Right now, there can be an almost eerie calm to some sections of central Brussels. Take an evening stroll down Boulevard Anspach, the broad avenue that forms the Belgian capital’s spine, and you may find the roadway empty, its limestone and wrought-iron facades echoing the footsteps of a rare passer-by on the sidewalk. This uncanny silence in the heart of a blaring metro area of 2.2 million residents—known as one of Europe’s most notoriously congested capitals—is no accident.
Right now the Brussels Capital Region is slowly drawing towards completing one of the most ambitious pro-pedestrian makeovers yet seen this century. Carried out on a scale only Madrid can really compete with, Brussels is systematically banishing anything but emergency and delivery vehicles from a large network of streets and squares that are not just central, but axial. Generally referred to by its French name Le Piétonnier (the pedestrian zone), this area’s adaptation has been underway since 2015, and is due to be 70 percent complete by the end of 2019.
Just a few years ago the streets of Piétonnier, which are not unlike those of Paris, were routinely clogged with cars. Now these broad, heroic boulevards are void of cars, making street side cafes desirable once more while clearing up the air and noise pollution that comes with heavy traffic.

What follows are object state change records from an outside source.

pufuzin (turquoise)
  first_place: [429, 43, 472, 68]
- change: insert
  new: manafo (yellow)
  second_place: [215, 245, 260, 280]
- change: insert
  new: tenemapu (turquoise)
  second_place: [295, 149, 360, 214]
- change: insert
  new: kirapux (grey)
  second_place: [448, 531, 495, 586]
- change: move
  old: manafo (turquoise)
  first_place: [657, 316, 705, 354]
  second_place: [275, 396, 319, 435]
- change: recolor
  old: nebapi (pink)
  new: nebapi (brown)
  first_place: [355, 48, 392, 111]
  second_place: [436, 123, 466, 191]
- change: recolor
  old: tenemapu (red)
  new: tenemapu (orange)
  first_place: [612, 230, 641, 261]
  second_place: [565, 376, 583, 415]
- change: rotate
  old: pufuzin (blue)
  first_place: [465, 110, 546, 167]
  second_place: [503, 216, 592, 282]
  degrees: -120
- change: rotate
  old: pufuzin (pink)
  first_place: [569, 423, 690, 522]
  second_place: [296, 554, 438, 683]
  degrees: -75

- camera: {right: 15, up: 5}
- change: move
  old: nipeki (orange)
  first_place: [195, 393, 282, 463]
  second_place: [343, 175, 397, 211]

Still, the banishment of cars from the city center isn’t the ultimate solution as it only leads to more air pollution in the areas that surround the pedestrian zone. To solve this issue, Brussels is pushing for a further citywide modal shift, with a new mobility plan aiming for a 24 percent reduction in car use and a fourfold increase in cycling by 2030, all while increasing the availability of metro and tram systems in the city.